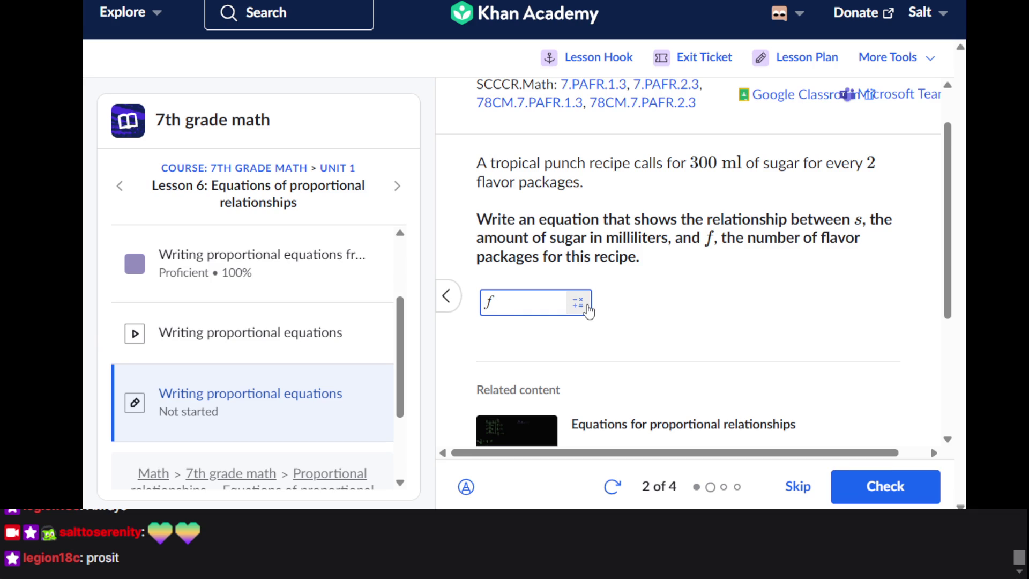
{"action": "type", "text": "*1"}
{"action": "type", "text": "50"}
{"action": "type", "text": "="}
Complete the answer as f · 150 = s, submit it, and continue to question 3
{"action": "type", "text": "s"}
{"action": "key", "text": "BackSpace"}
{"action": "type", "text": "s"}
{"action": "key", "text": "BackSpace"}
{"action": "type", "text": "s"}
{"action": "key", "text": "BackSpace"}
{"action": "type", "text": "s"}
{"action": "key", "text": "BackSpace"}
{"action": "type", "text": "s"}
{"action": "left_click", "coordinate": [880, 489]}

_Work required_
The copy should match each line above exactly and contain no images.

_Answer to the exercise_
{"action": "type", "text": "*1"}
{"action": "type", "text": "50"}
{"action": "type", "text": "="}
Complete the answer as f · 150 = s, submit it, and continue to question 3
{"action": "type", "text": "s"}
{"action": "key", "text": "BackSpace"}
{"action": "type", "text": "s"}
{"action": "key", "text": "BackSpace"}
{"action": "type", "text": "s"}
{"action": "key", "text": "BackSpace"}
{"action": "type", "text": "s"}
{"action": "key", "text": "BackSpace"}
{"action": "type", "text": "s"}
{"action": "left_click", "coordinate": [880, 489]}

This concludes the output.